Work required:
Output every record verbatim, and omit each picture.

Material to process:
+ + +

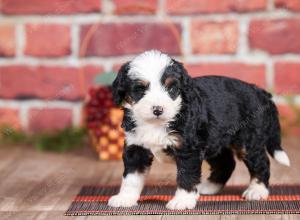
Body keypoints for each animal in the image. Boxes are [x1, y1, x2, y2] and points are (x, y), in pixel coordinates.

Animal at [106, 49, 290, 210]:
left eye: (171, 88)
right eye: (140, 89)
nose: (158, 109)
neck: (156, 123)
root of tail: (259, 91)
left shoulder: (188, 149)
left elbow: (186, 175)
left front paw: (182, 201)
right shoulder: (136, 147)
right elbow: (131, 177)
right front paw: (125, 198)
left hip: (248, 140)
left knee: (261, 162)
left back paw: (257, 191)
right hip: (215, 141)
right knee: (226, 163)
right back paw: (209, 187)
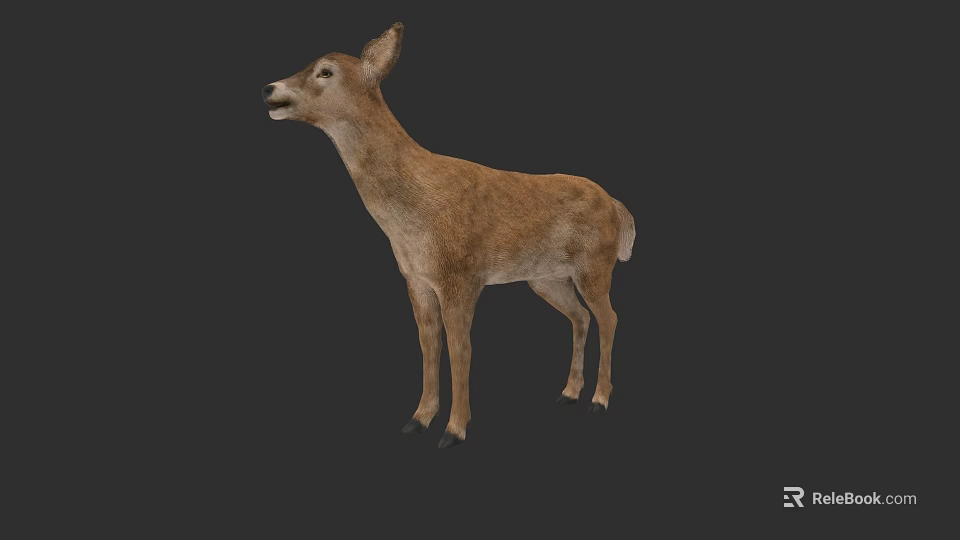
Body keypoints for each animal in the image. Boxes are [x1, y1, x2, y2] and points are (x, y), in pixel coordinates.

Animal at [262, 23, 635, 448]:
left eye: (325, 71)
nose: (269, 88)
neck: (414, 211)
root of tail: (616, 206)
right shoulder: (417, 280)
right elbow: (429, 345)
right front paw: (419, 419)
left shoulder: (461, 275)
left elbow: (461, 349)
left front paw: (455, 430)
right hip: (547, 278)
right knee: (580, 318)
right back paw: (569, 393)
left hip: (596, 265)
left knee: (609, 318)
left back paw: (599, 400)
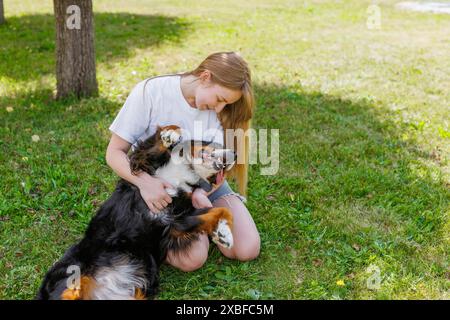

+ + +

Reply:
Body keypoints for each animal in the image. Boxes are [x1, y1, x2, y2] and points are (x, y), in pixel coordinates.

Animal at [106, 49, 290, 210]:
left eye: (171, 88)
right eye: (140, 89)
nose: (158, 109)
neck: (156, 123)
root of tail: (259, 91)
left shoulder: (188, 149)
left elbow: (186, 175)
left front paw: (182, 201)
right shoulder: (136, 147)
right elbow: (131, 177)
right front paw: (125, 198)
left hip: (248, 140)
left knee: (261, 162)
left back paw: (257, 191)
right hip: (215, 141)
right knee: (226, 163)
right back paw: (209, 187)
Body keypoints for each animal in the image. Boxes are [x1, y1, x2, y2] and points are (x, y), in pixel coordinates.

Animal at [262, 23, 635, 448]:
left eye: (325, 71)
nose: (269, 88)
neck: (414, 211)
root of tail: (616, 206)
right shoulder: (417, 280)
right elbow: (429, 345)
right front paw: (419, 419)
left shoulder: (461, 275)
left elbow: (461, 349)
left front paw: (455, 430)
right hip: (547, 278)
right knee: (580, 318)
right back paw: (569, 393)
left hip: (596, 265)
left knee: (609, 318)
left back paw: (599, 400)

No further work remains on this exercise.